In their report, the Moscowbased Investment Banking and Research group added, that, “It might be the first upside surprise for investors, following President Buhari’s re-election victory in February”.

“Apart from Venezuela (and that hasn’t gone well) we struggle to think of emerging or frontier markets with multiple exchange rates – except for Nigeria. What Nigeria’s history – and the history of other emerging markets tell us – is that (1) these systems don’t last, and (2) the longer a country waits to get rid of them, the harder it becomes,” Rencap added.

“In the meantime, multiple exchange rates are confusing (who had the biggest economy in Africa in 2018? It depends what exchange rate you use), they deter foreign direct investment (Ghana got 10 times more foreign direct investment (FDI) per capita, than Nigeria, in 2018) and they are often correlated with corruption”, he further noted.

“In the meantime, FDI is deterred. In 2018, Ghana, which is about seven times smaller than Nigeria (in population or GDP terms), attracted $3.3billion in FDI, compared with $ 2billion for Nigeria. South Africa and Ghana are now attracting 10 times more FDI per person than Nigeria, when Nigeria as the continent’s biggest economy should be attracting huge investments ($20billion or more annually to equal Ghana). Even Ethiopia, with a less literate population and half the electricity (per capita) that Nigeria has, received three times more FDI per capita in 2018”, Rencap noted.
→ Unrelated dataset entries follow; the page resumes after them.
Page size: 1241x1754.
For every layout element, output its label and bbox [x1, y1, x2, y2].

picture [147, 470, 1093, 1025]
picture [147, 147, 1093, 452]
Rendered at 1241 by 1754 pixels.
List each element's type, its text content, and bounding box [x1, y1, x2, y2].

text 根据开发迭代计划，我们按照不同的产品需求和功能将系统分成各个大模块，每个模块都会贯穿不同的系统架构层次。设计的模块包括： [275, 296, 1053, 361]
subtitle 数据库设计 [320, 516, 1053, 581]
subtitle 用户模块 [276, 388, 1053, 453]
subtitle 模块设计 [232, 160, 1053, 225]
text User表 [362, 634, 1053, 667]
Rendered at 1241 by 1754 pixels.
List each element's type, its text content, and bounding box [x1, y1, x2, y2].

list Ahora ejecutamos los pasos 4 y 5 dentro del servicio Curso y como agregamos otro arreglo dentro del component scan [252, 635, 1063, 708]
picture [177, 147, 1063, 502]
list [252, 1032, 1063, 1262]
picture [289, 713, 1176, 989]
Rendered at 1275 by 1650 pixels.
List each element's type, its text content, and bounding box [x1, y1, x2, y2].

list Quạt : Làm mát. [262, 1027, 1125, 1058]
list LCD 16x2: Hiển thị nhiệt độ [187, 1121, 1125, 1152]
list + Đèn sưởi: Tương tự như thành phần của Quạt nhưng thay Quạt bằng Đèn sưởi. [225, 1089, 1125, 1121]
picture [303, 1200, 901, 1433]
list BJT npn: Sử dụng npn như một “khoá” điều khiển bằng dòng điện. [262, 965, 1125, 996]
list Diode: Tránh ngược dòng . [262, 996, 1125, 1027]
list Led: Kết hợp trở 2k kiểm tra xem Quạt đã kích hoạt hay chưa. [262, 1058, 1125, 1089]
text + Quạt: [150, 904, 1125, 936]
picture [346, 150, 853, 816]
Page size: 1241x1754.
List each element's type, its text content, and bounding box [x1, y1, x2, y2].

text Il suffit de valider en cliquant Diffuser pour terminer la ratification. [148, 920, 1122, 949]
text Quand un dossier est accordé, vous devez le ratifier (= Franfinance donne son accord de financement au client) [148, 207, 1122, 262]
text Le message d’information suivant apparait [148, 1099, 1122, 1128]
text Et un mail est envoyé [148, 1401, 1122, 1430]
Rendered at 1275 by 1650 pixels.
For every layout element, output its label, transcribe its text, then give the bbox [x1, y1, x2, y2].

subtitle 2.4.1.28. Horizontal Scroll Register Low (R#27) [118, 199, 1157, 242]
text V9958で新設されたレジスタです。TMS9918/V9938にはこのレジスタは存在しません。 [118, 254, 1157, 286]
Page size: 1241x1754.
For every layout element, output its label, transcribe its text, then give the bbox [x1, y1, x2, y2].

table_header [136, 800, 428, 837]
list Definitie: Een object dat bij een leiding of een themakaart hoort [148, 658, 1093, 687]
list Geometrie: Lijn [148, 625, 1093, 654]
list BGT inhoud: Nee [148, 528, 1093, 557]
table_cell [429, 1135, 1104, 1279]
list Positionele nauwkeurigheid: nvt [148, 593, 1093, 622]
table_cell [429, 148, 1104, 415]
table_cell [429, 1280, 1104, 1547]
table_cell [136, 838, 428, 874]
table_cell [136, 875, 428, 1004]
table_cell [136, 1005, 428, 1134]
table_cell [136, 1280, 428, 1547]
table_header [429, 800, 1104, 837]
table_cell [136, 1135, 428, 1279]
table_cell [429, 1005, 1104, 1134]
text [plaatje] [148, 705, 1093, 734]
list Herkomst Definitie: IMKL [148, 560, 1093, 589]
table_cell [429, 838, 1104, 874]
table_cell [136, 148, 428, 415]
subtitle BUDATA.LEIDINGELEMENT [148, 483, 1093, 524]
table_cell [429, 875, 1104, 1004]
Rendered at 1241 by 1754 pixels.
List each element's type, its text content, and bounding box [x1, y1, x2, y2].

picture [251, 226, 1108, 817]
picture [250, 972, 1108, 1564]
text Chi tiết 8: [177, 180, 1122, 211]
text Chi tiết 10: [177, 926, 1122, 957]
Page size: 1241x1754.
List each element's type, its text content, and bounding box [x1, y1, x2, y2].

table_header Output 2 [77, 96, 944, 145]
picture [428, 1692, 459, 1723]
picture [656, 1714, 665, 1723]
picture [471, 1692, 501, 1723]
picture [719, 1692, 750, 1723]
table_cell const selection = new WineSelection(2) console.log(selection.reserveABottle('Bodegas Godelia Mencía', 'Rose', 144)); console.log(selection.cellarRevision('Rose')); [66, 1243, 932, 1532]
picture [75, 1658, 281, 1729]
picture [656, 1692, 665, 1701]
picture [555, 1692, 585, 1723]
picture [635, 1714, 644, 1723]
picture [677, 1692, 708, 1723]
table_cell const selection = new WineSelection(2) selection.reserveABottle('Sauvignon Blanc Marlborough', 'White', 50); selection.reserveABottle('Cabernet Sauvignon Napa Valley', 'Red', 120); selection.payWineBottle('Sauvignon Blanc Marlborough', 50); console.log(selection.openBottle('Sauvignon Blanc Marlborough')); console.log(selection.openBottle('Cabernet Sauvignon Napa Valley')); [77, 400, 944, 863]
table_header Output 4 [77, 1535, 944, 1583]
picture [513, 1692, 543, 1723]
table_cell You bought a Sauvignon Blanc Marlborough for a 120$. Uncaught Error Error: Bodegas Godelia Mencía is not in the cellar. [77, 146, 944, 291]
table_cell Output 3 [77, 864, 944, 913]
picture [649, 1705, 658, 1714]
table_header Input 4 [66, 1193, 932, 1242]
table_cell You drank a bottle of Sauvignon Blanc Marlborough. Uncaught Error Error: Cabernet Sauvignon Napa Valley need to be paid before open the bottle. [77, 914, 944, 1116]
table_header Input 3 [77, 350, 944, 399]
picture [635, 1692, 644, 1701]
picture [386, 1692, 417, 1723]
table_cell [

The stakeholders’ forum was a unique opportunity for industry leaders to engage in interactive sessions and encourage the use of the AFCFTA provisions to fix Nigeria’s exchange rate problems.

“The IMF’S policy has been consistent on this issue, such that, we advise for the unification of exchange rates and the Central Bank of Nigeria (CBN) and Economic Recovery and Growth Plan (ERGP) are already working in this direction to ensure that the country has a unified exchange rate,” the IMF representative and mission chief for Nigeria further said.

In his opening remarks, Bismarck J. Rewane, Managing Director/ Chief Executive Officer of Financial Derivatives Company (FDC) said, “Greater trade can trigger deep structural change by increasing production efficiency and spreading knowledge and technologies across countries. In this case, Nigeria needs complementary structural reforms that can boost efficiency in sectors where we have competitive advantage.”

He said, “Unifying the exchange rate will impact the Nigerian economy more positively than the current multiple exchange rate regime does, which creates opportunity for arbitrage,” thereby also making a strong case for a unified exchange rate regime.